Submission for HackJaipur Hackathon 2020.
CoronaXiv is an ElasticSearch-powered AI Search Engine that indexes the thousands of research papers that have piled up in response to the Corona Virus pandemic and illustrates various visualizations.
A lot of researchers are working remotely across the globe, where lockdown restrictions are varying. Some researchers are working in labs, while some are working from home. In order to assist them in their endeavor to help defeat the Corona Virus pandemic, it would be really handy for any researcher to have a dedicated search-engine for Covid-19 papers, and also get links to other similar papers which are AI-recommended, so that it saves their time. Every second is precious in this battle against this global pandemic and hence, we have built CoronaXiv, an ElasticSearch-powered AI Search Engine for research papers related to the Corona Virus. In the current scenario, one would perform Google search in order to look for some research papers. However, more often than not, certain keywords will yield results not related to the Corona Virus pandemic, and also lack UX since the user has to switch from one paper to another every time by going back to the home screen. With CoronaXiv, one can directly access the papers easily, with different visualizations to assist the user in understanding relations of different papers and identify papers based on keywords, or access papers clustered on basis of similar domains.

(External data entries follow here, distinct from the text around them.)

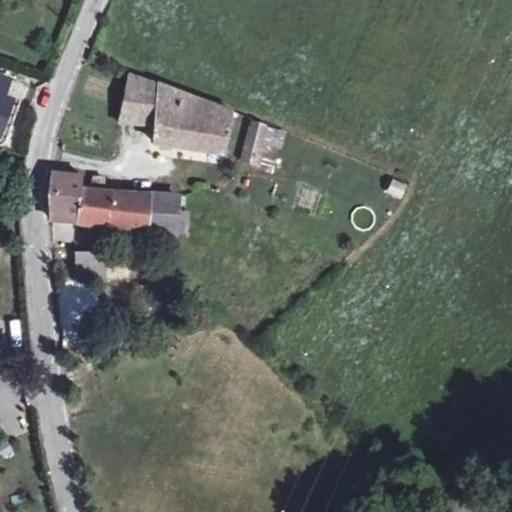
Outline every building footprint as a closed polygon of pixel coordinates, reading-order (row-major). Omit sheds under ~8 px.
[(0,68),(0,128),(10,132),(23,93),(13,90),(18,74),(0,68)] [(130,118),(167,120),(171,83),(141,72),(130,118)] [(240,110),(171,83),(167,120),(166,136),(233,145),(240,110)] [(260,120),(251,157),(272,160),(279,124),(260,120)] [(62,212),(92,215),(94,184),(95,178),(96,170),(63,167),(60,191),(62,212)] [(94,184),(92,215),(196,226),(197,212),(188,209),(189,192),(94,184)] [(114,280),(113,251),(74,252),(74,281),(114,280)]
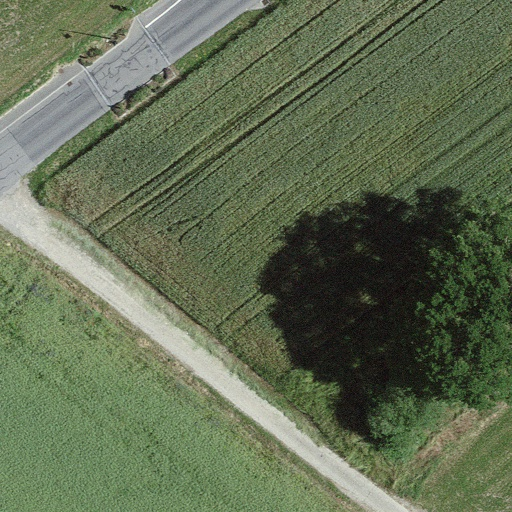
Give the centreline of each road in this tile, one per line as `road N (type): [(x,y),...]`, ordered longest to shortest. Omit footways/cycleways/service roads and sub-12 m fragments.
road 1 (track): [(0,190),(404,511)]
road 2 (tertiary): [(0,163),(218,0)]
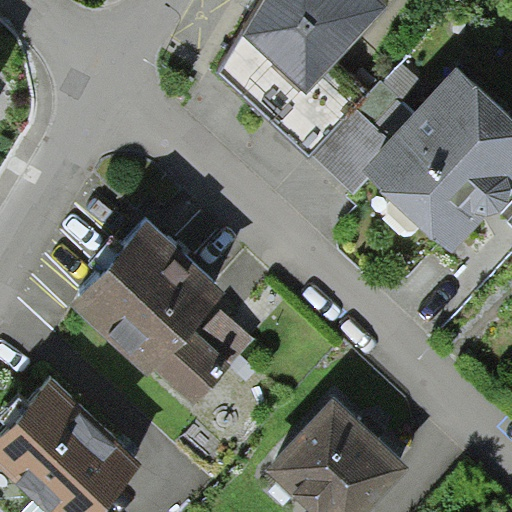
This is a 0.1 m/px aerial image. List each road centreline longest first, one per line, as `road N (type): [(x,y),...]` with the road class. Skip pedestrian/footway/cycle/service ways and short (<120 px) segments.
road 1 (residential): [(108,78),(511,446)]
road 2 (residential): [(108,78),(0,258)]
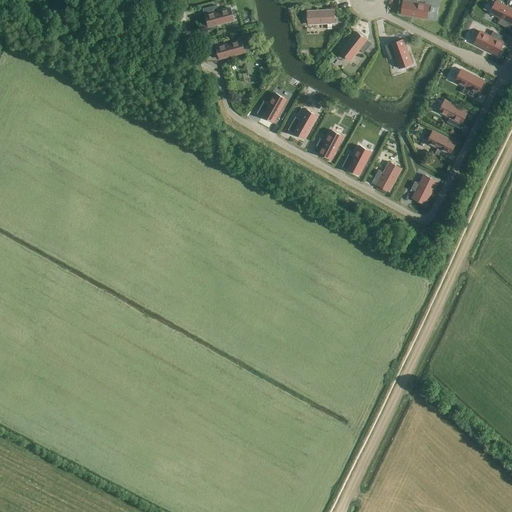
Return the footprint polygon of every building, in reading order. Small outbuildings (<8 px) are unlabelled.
[(428,22),(429,23),(438,27),(444,15),(434,10),(437,5),(427,0),(422,0),(414,16),(424,21),(425,20),(428,22)] [(207,27),(232,20),(229,8),(218,11),(216,5),(212,6),(214,12),(204,14),(207,27)] [(334,23),(334,10),(308,11),(308,24),(327,23),(328,29),(332,29),(331,23),(334,23)] [(511,44),(511,27),(505,24),(503,30),(493,25),(486,37),(495,42),(496,41),(499,43),(500,44),(510,49),(511,44)] [(410,35),(407,34),(407,33),(397,28),(388,46),(401,53),(404,47),(414,52),(420,40),(411,35),(410,35)] [(340,52),(351,60),(356,53),(359,49),(364,53),(366,50),(361,46),(366,40),(356,32),(340,52)] [(220,59),(245,52),(241,40),(216,46),(220,59)] [(482,69),(482,68),(473,63),(467,76),(477,81),(474,86),(487,93),(496,75),(486,70),(482,69)] [(288,97),(277,89),(271,98),(266,95),(257,107),(274,118),(280,109),(280,108),(282,105),(283,105),(288,97)] [(462,123),(468,111),(445,100),(439,111),(450,117),(447,122),(450,124),(453,119),(462,123)] [(305,138),(317,116),(306,110),(300,120),(295,117),(293,121),(299,123),(294,132),(305,138)] [(345,135),(334,127),(328,136),(323,133),(314,146),(331,157),(337,147),(337,146),(339,144),(340,143),(345,135)] [(450,154),(456,143),(433,131),(427,142),(438,148),(435,153),(439,155),(442,150),(450,154)] [(373,153),(362,145),(356,154),(351,151),(342,164),(359,175),(365,165),(365,164),(367,162),(368,161),(373,153)] [(378,170),(377,173),(382,176),(377,185),(389,191),(401,168),(390,162),(384,173),(378,170)] [(435,189),(424,181),(418,190),(413,187),(404,199),(421,210),(427,201),(427,200),(429,197),(430,197),(435,189)]
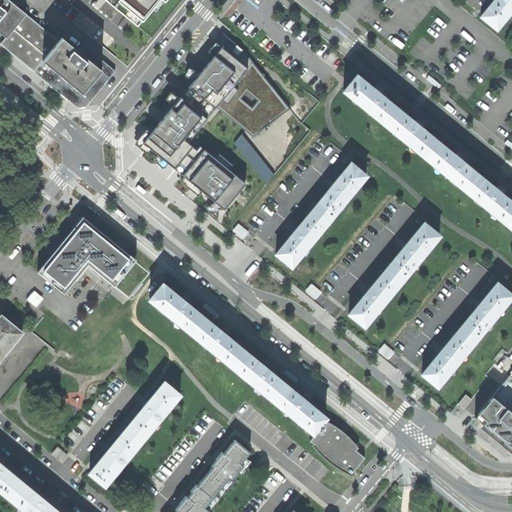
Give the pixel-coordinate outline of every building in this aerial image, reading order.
[(0,0),(0,31),(6,36),(24,13),(7,0),(0,0)] [(120,0),(119,2),(143,22),(160,0),(161,0),(165,2),(167,0),(120,0)] [(511,0),(492,0),(479,16),(493,28),(511,4),(511,0)] [(86,105),(115,71),(99,57),(94,64),(77,50),(62,38),(59,42),(42,28),(24,13),(6,36),(0,43),(77,106),(86,105)] [(247,69),(216,106),(254,136),(288,108),(241,49),(222,33),(209,51),(215,56),(222,48),(247,69)] [(189,87),(196,92),(215,108),(216,106),(247,69),(222,48),(215,56),(189,87)] [(343,91),(383,124),(396,110),(379,96),(380,95),(376,92),(373,89),(372,91),(355,77),(343,91)] [(196,92),(187,103),(206,119),(215,108),(196,92)] [(143,143),(174,168),(192,147),(186,143),(206,119),(187,103),(181,98),(143,143)] [(383,124),(423,158),(436,143),(419,129),(420,128),(417,125),(414,123),(413,124),(396,110),(383,124)] [(234,141),(266,181),(275,173),(243,134),(234,141)] [(423,158),(464,191),(476,176),(459,162),(460,161),(457,158),(454,156),(453,157),(436,143),(423,158)] [(223,209),(244,183),(200,147),(196,151),(192,147),(174,168),(192,183),(223,209)] [(329,222),(366,176),(351,164),(335,184),(334,183),(331,187),(328,190),(329,191),(314,209),(329,222)] [(464,191),(504,224),(511,214),(511,205),(500,195),(501,194),(498,191),(494,189),(493,190),(476,176),(464,191)] [(291,266),(329,222),(314,209),(297,230),(296,228),(293,231),(291,234),(293,235),(277,254),(291,266)] [(60,248),(39,273),(65,294),(88,265),(115,287),(136,260),(84,218),(60,248)] [(403,250),(387,269),(403,281),(439,236),(424,224),(408,244),(407,243),(404,246),(402,249),(403,250)] [(365,327),(403,281),(387,269),(371,289),(369,288),(367,290),(365,293),(367,294),(350,314),(365,327)] [(474,341),(511,295),(496,283),(480,304),(478,303),(475,306),(473,309),(475,310),(460,329),(474,341)] [(152,302),(192,334),(204,319),(187,305),(188,303),(185,301),(182,298),(181,299),(164,286),(152,302)] [(0,359),(22,333),(1,317),(0,317),(0,359)] [(192,334),(232,367),(245,352),(228,338),(229,336),(225,333),(222,331),(221,332),(204,319),(192,334)] [(437,387),(474,341),(460,329),(444,349),(442,348),(440,350),(438,353),(440,355),(422,376),(437,387)] [(232,367),(273,400),(285,384),(268,370),(269,369),(266,366),(262,363),(261,365),(245,352),(232,367)] [(497,366),(510,377),(511,374),(511,360),(505,355),(497,366)] [(511,378),(510,377),(476,418),(482,423),(501,439),(511,447),(511,378)] [(142,409),(127,428),(142,440),(179,395),(163,383),(147,402),(146,402),(144,404),(141,408),(142,409)] [(273,400),(316,435),(328,421),(330,419),(310,402),(307,400),(303,397),(302,398),(285,384),(273,400)] [(463,408),(471,399),(465,394),(457,403),(463,408)] [(260,432),(270,421),(252,405),(242,417),(260,432)] [(338,469),(351,474),(365,458),(357,450),(358,447),(351,438),(340,429),(328,421),(316,435),(310,442),(314,445),(313,446),(319,452),(327,460),(338,469)] [(89,473),(105,485),(142,440),(127,428),(110,447),(109,446),(107,449),(105,452),(106,453),(89,473)] [(214,466),(197,487),(211,499),(249,453),(235,441),(218,461),(217,460),(215,463),(212,465),(214,466)] [(0,489),(10,498),(23,483),(5,469),(6,468),(2,464),(0,462),(0,489)] [(10,498),(27,511),(58,511),(46,502),(47,500),(43,498),(41,495),(39,497),(23,483),(10,498)] [(176,511),(200,511),(211,499),(197,487),(181,506),(180,505),(178,507),(176,510),(177,511),(176,511)]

- AI-powered ElasticSearch based Search Engine for Covid-19 papers.
- Filters on basis of peer review, covid/non-covid, date, etc. is provided.
- Graph plot of related papers shown in clusters, to help identify papers related to each other.

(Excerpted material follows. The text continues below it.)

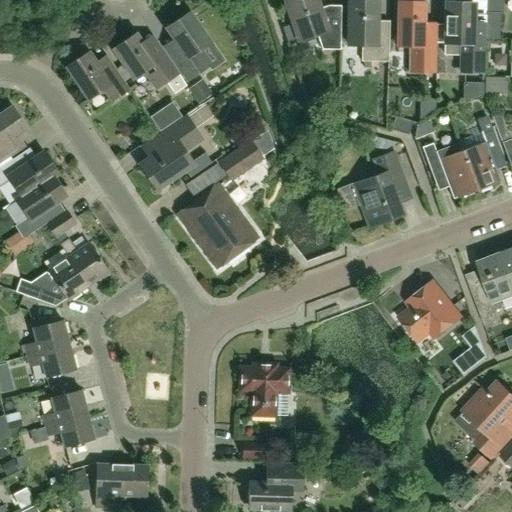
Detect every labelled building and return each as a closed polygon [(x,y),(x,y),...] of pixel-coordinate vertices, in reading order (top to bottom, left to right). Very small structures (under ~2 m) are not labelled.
[(319,7),(317,1),(316,0),(292,0),(285,3),(292,24),(293,26),(298,42),(317,36),(321,51),(340,51),(341,7),(332,7),(319,7)] [(376,47),(376,22),(377,3),(349,2),(347,46),(361,46),(361,62),(388,63),(388,47),(376,47)] [(431,25),(424,24),(425,4),(397,3),(396,47),(409,47),(408,73),(436,74),(437,25),(431,25)] [(484,17),(474,16),(474,5),(445,4),(445,44),(461,44),(460,73),(484,74),(484,40),(485,14),(484,14),(484,17)] [(168,43),(162,47),(186,82),(208,67),(198,53),(210,45),(188,14),(166,30),(173,40),(168,43)] [(485,14),(484,40),(498,41),(499,14),(492,14),(485,14)] [(287,42),(297,39),(293,26),(292,24),(282,27),(287,42)] [(177,75),(160,48),(161,47),(152,35),(147,38),(141,42),(136,35),(112,51),(132,81),(145,73),(156,89),(166,82),(174,94),(186,86),(178,74),(177,75)] [(105,77),(95,63),(88,53),(64,68),(87,102),(103,91),(111,103),(128,91),(114,71),(105,77)] [(22,142),(18,135),(26,130),(11,108),(0,115),(0,162),(9,157),(26,147),(22,142)] [(462,153),(476,192),(500,183),(495,170),(488,152),(499,148),(498,145),(493,131),(488,118),(487,116),(477,120),(481,132),(482,135),(485,144),(462,153)] [(511,138),(511,139),(509,132),(507,132),(501,116),(492,117),(510,167),(511,166),(511,138)] [(161,133),(162,133),(141,147),(145,153),(149,159),(140,166),(156,191),(193,167),(184,153),(201,141),(185,117),(175,124),(161,133)] [(412,123),(394,118),(390,132),(408,136),(412,123)] [(262,159),(250,142),(219,163),(231,180),(262,159)] [(453,201),(476,192),(462,153),(458,143),(435,152),(433,143),(422,147),(431,173),(441,170),(453,201)] [(20,198),(51,178),(56,174),(43,154),(19,170),(15,166),(12,160),(0,168),(0,187),(9,181),(20,198)] [(403,215),(399,204),(414,199),(407,180),(404,181),(394,154),(374,162),(379,177),(353,186),(369,228),(403,215)] [(51,178),(20,198),(14,202),(26,219),(14,226),(23,240),(47,224),(43,219),(40,214),(64,198),(51,178)] [(176,215),(216,268),(258,237),(218,184),(176,215)] [(45,226),(54,239),(56,238),(64,233),(74,226),(68,218),(65,213),(45,226)] [(58,245),(67,258),(88,289),(107,276),(87,245),(75,252),(67,240),(58,245)] [(511,251),(500,256),(511,286),(511,251)] [(499,301),(511,296),(511,286),(500,256),(478,264),(486,287),(479,290),(471,293),(484,327),(495,323),(491,313),(502,309),(499,301)] [(68,302),(88,289),(67,258),(29,284),(20,281),(16,293),(55,307),(61,303),(66,299),(68,302)] [(432,284),(407,304),(412,310),(399,320),(417,343),(430,333),(435,339),(460,320),(432,284)] [(28,355),(70,344),(64,319),(34,327),(38,341),(25,344),(28,355)] [(70,344),(28,355),(30,366),(43,362),(47,376),(77,368),(70,344)] [(288,369),(278,368),(278,363),(251,362),(251,367),(239,367),(239,391),(251,391),(250,415),(274,416),(286,416),(287,392),(288,369)] [(511,397),(497,384),(488,394),(483,390),(462,413),(485,433),(474,444),(491,460),(511,437),(511,397)] [(45,425),(88,414),(82,389),(51,397),(55,412),(43,415),(45,425)] [(45,425),(48,436),(61,433),(64,446),(94,439),(88,414),(45,425)] [(242,460),(264,460),(264,443),(242,442),(242,451),(242,460)] [(511,446),(502,457),(511,467),(511,446)] [(302,492),(303,463),(266,462),(265,473),(265,482),(249,482),(248,510),(291,511),(291,491),(302,492)] [(121,496),(122,465),(97,464),(95,508),(106,508),(106,496),(121,496)] [(122,465),(121,496),(135,497),(135,509),(146,510),(148,466),(122,465)]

- Additional metadata information provided to help researchers understand the importance of the suggested papers.
- Works as a PWA.
- Mobile-view support.
---
- Provide more comprehensive metadata for each paper.
- Improve search time of results fetched.
- Provide more insights thorugh different graph visualizations.
- Host on AWS/Azure for faster model deployment.
- Suggest more research papers based on the one you are currently reading using LDA.
- Frontend: Vue.js - Frontend can be found here
- Backend: Python3
- Framework: Flask, PyTorch, ElasticSearch, Kibana
- Machine Learning Model: K-means Clustering, Covid-BERT
- Libraries: Available in requirements.txt.
- Fork this Repository.
- Make sure you have Java installed on your computer.
- Download ElasticSearch from here
- Download Kibana from here
- Download Logstash from here
- Unzip all the 3 files downloaded above and add the path for each bin folder in environment variables.
- Download the dataset from here and make sure it is in the root directory.
- Run
python bulk_insert.py
on terminal and wait it till finishes.
- Navigate into frontend.
- Run
npm install
for installing dependencies. - For compiles and hot-reloads for development, run
npm run serve
. - For Compiles and minifies for production, run
npm run build
- For Lints and fixes files, run
npm run lint
- Copy .env-example as .env
- Update .env Environment Variables
- Create a virtual environment and activate the environment.
- Change into he directory in the terminal and run as:
-
pip install -r requirements.txt
-flask run
- Make sure you're running elasticsearch while running the flask server.
- Open your web browser and enter the following URL:
localhost:5000
- Fork this Repository.
- Clone your Fork on a different branch:
git clone -b <name-of-branch> https://github.com/arghyadeep99/CoronaXiv.git
- After adding any feature:
- Goto your fork and create a pull request.
- We will test your modifications and merge changes.
This project was done as a part of HackJaipur Hackathon 2020 remotely with no pre-preparation in less than 32 hours under lockdown.